§ What is required:
Of all the entries below, retype only the lines from the one with "VAC, 50/60 Hz." through the one with "RECOMMENDED SPECIFICATION", exactly as they appear.

§ Extracted entries:
# # # # #

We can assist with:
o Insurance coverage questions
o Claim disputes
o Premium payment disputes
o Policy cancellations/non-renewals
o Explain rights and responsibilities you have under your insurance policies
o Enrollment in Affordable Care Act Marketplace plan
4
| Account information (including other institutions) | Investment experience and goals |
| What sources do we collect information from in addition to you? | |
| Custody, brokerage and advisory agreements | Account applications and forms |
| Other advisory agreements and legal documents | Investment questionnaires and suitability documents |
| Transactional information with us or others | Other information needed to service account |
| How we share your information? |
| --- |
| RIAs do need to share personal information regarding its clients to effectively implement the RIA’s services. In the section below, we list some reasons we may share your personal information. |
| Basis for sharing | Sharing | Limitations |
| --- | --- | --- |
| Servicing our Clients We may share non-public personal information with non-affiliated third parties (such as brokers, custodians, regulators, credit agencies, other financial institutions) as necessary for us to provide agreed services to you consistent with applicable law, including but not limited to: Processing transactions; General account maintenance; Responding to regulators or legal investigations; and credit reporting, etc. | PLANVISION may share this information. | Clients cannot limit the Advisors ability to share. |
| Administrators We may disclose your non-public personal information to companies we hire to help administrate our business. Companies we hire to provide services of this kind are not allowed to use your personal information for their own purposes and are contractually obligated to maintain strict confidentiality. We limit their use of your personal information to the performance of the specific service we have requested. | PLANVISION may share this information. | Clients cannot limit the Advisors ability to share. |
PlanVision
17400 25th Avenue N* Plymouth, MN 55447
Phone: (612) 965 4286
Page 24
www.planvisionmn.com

# # # # #

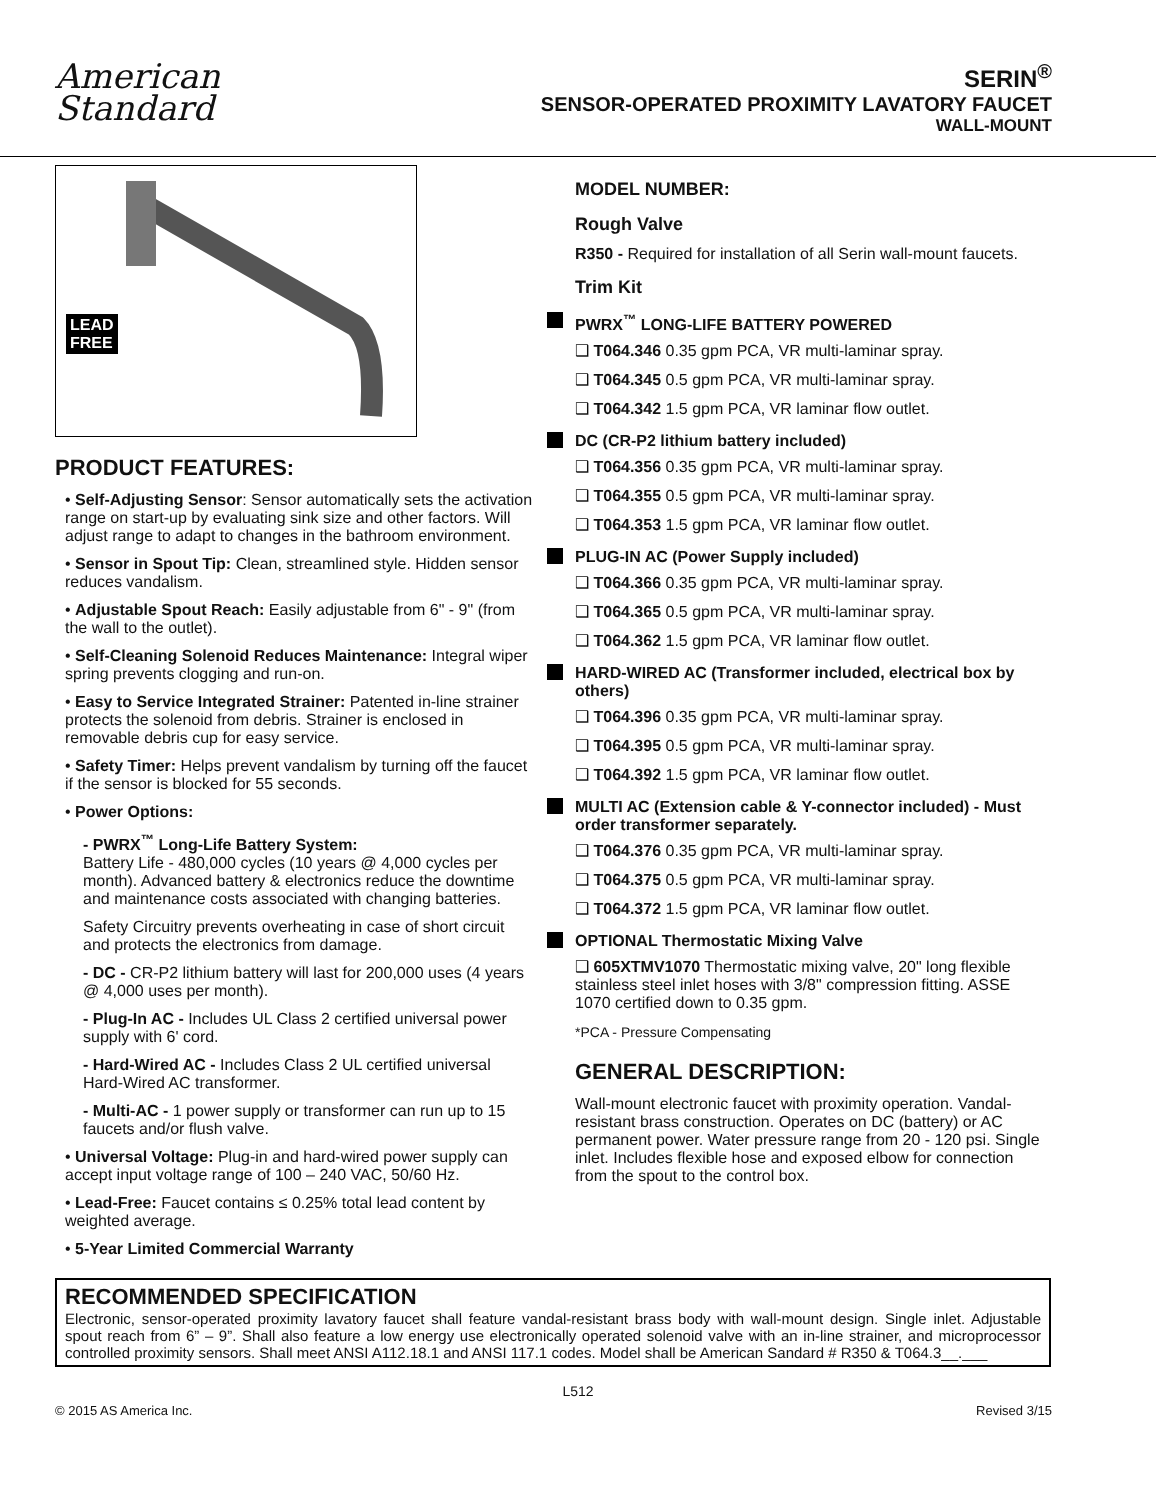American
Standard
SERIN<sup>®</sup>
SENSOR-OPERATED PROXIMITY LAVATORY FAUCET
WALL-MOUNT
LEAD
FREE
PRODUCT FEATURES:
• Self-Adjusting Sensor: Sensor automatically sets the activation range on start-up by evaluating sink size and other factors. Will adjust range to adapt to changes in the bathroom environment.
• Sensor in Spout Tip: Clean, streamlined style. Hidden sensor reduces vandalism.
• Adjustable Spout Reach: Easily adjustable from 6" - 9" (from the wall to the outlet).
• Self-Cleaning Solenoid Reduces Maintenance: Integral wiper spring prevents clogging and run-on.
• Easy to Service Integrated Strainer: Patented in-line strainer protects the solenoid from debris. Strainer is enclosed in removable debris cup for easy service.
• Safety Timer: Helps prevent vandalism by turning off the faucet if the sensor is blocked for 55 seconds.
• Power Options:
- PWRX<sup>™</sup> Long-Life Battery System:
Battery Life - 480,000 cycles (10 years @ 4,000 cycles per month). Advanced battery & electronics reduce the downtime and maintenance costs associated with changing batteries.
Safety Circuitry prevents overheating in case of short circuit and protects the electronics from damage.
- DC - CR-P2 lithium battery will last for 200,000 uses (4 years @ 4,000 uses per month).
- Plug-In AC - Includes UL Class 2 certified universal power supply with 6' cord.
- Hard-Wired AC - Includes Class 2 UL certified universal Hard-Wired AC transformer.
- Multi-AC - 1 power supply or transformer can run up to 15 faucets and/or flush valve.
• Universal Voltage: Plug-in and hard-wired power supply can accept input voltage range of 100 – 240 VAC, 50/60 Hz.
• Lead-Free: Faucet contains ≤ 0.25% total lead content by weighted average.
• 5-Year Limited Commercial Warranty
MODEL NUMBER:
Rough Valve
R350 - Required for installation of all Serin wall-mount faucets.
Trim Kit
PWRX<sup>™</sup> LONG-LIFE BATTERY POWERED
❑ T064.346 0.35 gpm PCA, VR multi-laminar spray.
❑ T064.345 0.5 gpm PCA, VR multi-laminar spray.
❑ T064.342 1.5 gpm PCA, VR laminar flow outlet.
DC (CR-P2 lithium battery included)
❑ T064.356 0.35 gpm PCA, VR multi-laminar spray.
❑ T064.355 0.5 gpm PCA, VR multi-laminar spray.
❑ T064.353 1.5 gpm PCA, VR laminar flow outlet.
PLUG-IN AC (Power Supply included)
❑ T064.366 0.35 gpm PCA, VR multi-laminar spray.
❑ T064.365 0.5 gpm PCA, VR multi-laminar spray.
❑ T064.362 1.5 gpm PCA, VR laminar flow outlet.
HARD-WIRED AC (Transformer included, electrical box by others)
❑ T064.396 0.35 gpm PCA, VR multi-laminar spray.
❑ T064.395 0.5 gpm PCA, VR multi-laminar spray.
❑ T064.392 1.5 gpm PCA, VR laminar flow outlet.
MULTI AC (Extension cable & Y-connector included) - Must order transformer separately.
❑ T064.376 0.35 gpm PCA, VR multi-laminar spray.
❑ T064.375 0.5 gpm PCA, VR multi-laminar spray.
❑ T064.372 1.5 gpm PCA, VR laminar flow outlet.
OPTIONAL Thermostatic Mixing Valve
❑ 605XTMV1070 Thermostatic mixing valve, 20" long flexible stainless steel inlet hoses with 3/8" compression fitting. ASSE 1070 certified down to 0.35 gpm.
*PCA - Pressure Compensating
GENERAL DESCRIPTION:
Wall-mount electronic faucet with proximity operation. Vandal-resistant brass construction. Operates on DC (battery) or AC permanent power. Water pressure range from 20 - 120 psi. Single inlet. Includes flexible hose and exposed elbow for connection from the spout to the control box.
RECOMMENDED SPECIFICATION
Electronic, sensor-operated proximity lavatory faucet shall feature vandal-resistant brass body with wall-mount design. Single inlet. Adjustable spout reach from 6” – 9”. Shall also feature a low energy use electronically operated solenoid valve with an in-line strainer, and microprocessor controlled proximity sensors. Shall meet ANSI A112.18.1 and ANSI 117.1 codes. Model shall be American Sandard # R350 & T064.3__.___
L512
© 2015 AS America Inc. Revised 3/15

# # # # #

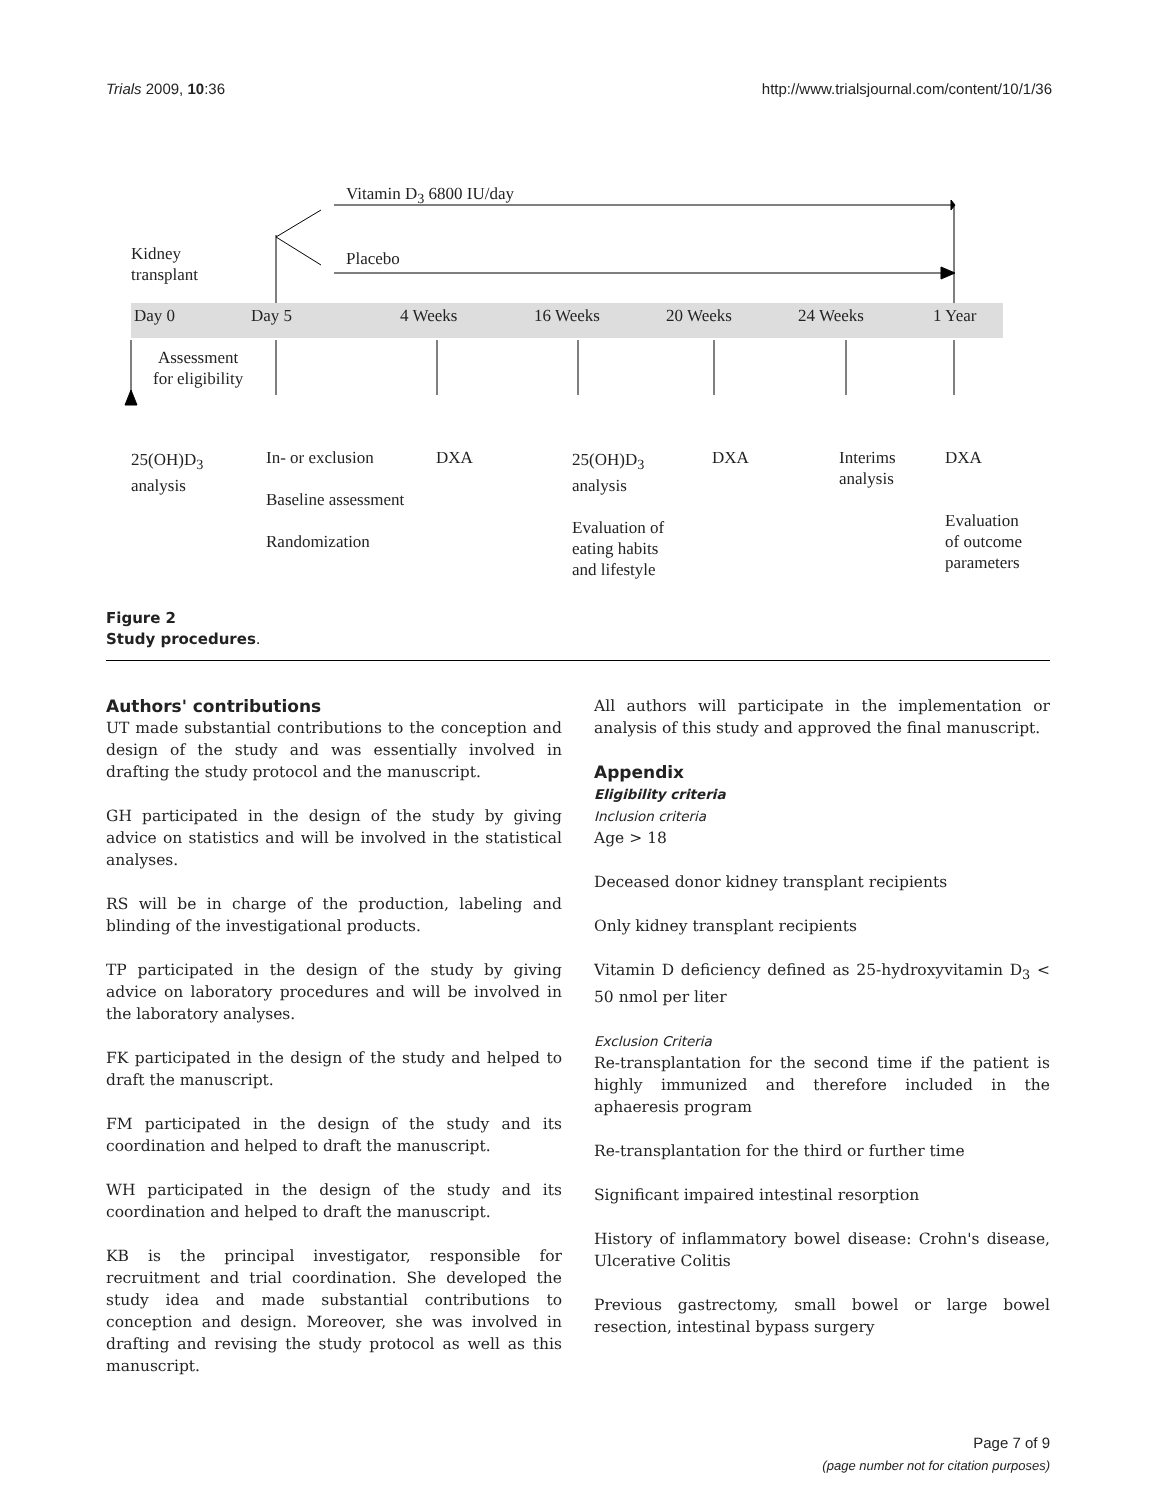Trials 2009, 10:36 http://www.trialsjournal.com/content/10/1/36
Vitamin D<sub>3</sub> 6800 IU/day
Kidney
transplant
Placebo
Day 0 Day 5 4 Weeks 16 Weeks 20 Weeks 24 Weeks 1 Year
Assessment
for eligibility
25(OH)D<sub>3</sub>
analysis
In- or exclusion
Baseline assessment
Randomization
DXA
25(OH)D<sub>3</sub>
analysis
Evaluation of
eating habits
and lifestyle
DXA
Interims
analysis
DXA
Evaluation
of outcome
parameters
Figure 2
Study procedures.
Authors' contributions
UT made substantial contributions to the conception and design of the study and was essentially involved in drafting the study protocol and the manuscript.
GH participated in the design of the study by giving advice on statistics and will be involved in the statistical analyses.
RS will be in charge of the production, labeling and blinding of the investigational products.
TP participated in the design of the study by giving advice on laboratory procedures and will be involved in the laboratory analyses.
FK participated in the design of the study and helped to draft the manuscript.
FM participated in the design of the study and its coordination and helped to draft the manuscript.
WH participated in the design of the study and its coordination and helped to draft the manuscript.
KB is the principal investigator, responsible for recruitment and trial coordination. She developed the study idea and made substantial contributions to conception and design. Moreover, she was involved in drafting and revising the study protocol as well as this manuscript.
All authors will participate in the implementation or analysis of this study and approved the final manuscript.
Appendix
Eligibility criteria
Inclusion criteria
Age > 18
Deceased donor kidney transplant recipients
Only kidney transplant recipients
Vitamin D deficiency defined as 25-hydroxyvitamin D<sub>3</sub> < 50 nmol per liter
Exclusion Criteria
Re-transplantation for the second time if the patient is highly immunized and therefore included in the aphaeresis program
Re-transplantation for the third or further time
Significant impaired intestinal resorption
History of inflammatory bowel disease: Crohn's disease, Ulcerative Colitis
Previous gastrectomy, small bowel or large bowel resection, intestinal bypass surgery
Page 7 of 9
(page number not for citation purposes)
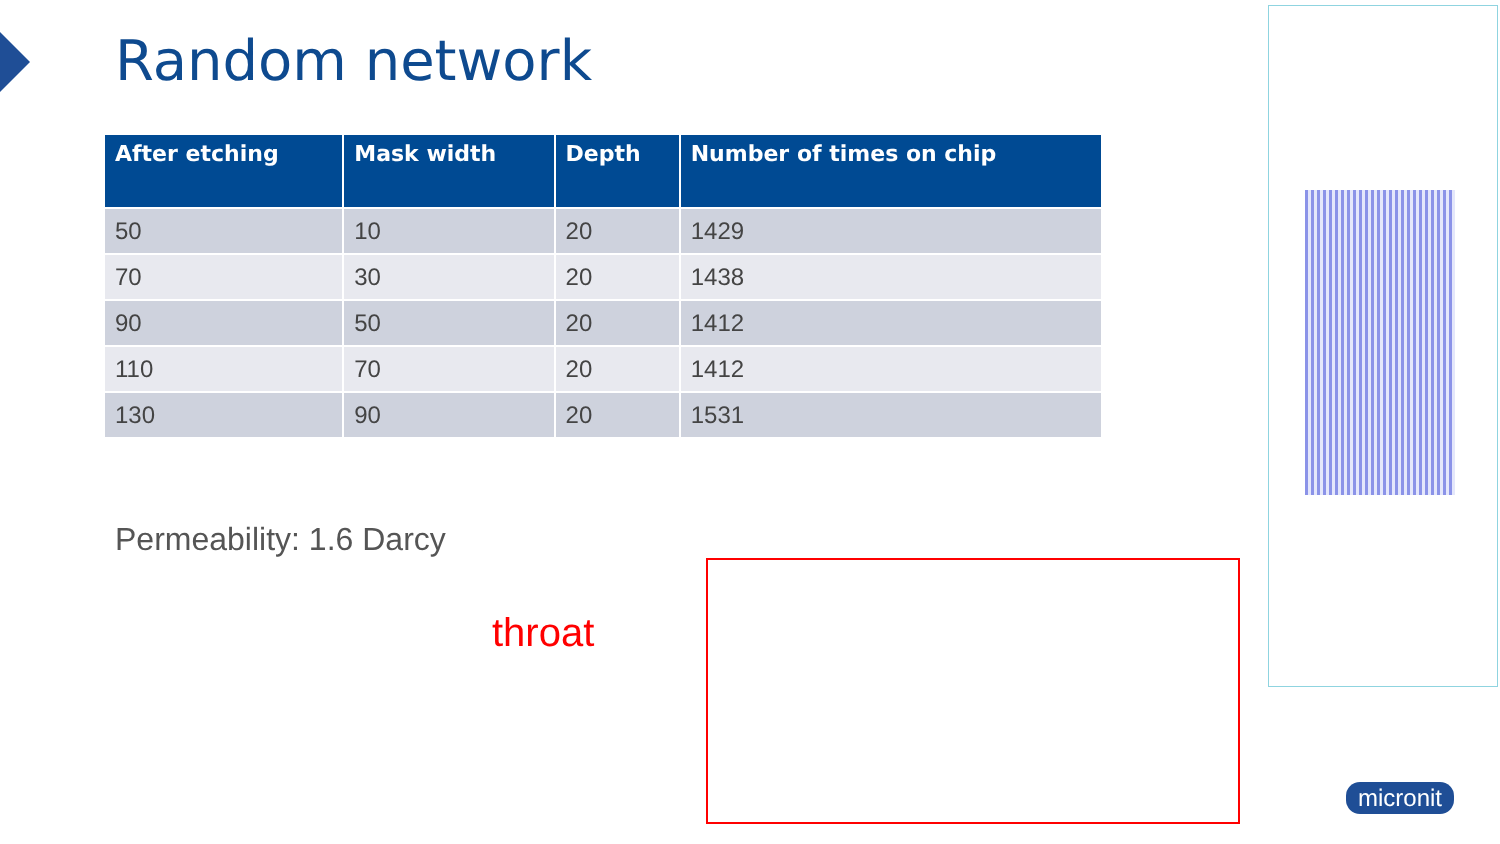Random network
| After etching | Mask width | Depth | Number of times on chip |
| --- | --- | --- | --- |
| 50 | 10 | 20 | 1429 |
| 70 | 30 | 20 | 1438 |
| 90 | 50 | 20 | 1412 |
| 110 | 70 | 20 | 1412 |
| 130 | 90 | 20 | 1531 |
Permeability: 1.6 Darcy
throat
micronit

# # # # #

§ Result:
• Universal Voltage: Plug-in and hard-wired power supply can accept input voltage range of 100 – 240 VAC, 50/60 Hz.
• Lead-Free: Faucet contains ≤ 0.25% total lead content by weighted average.
• 5-Year Limited Commercial Warranty
MODEL NUMBER:
Rough Valve
R350 - Required for installation of all Serin wall-mount faucets.
Trim Kit
PWRX<sup>™</sup> LONG-LIFE BATTERY POWERED
❑ T064.346 0.35 gpm PCA, VR multi-laminar spray.
❑ T064.345 0.5 gpm PCA, VR multi-laminar spray.
❑ T064.342 1.5 gpm PCA, VR laminar flow outlet.
DC (CR-P2 lithium battery included)
❑ T064.356 0.35 gpm PCA, VR multi-laminar spray.
❑ T064.355 0.5 gpm PCA, VR multi-laminar spray.
❑ T064.353 1.5 gpm PCA, VR laminar flow outlet.
PLUG-IN AC (Power Supply included)
❑ T064.366 0.35 gpm PCA, VR multi-laminar spray.
❑ T064.365 0.5 gpm PCA, VR multi-laminar spray.
❑ T064.362 1.5 gpm PCA, VR laminar flow outlet.
HARD-WIRED AC (Transformer included, electrical box by others)
❑ T064.396 0.35 gpm PCA, VR multi-laminar spray.
❑ T064.395 0.5 gpm PCA, VR multi-laminar spray.
❑ T064.392 1.5 gpm PCA, VR laminar flow outlet.
MULTI AC (Extension cable & Y-connector included) - Must order transformer separately.
❑ T064.376 0.35 gpm PCA, VR multi-laminar spray.
❑ T064.375 0.5 gpm PCA, VR multi-laminar spray.
❑ T064.372 1.5 gpm PCA, VR laminar flow outlet.
OPTIONAL Thermostatic Mixing Valve
❑ 605XTMV1070 Thermostatic mixing valve, 20" long flexible stainless steel inlet hoses with 3/8" compression fitting. ASSE 1070 certified down to 0.35 gpm.
*PCA - Pressure Compensating
GENERAL DESCRIPTION:
Wall-mount electronic faucet with proximity operation. Vandal-resistant brass construction. Operates on DC (battery) or AC permanent power. Water pressure range from 20 - 120 psi. Single inlet. Includes flexible hose and exposed elbow for connection from the spout to the control box.
RECOMMENDED SPECIFICATION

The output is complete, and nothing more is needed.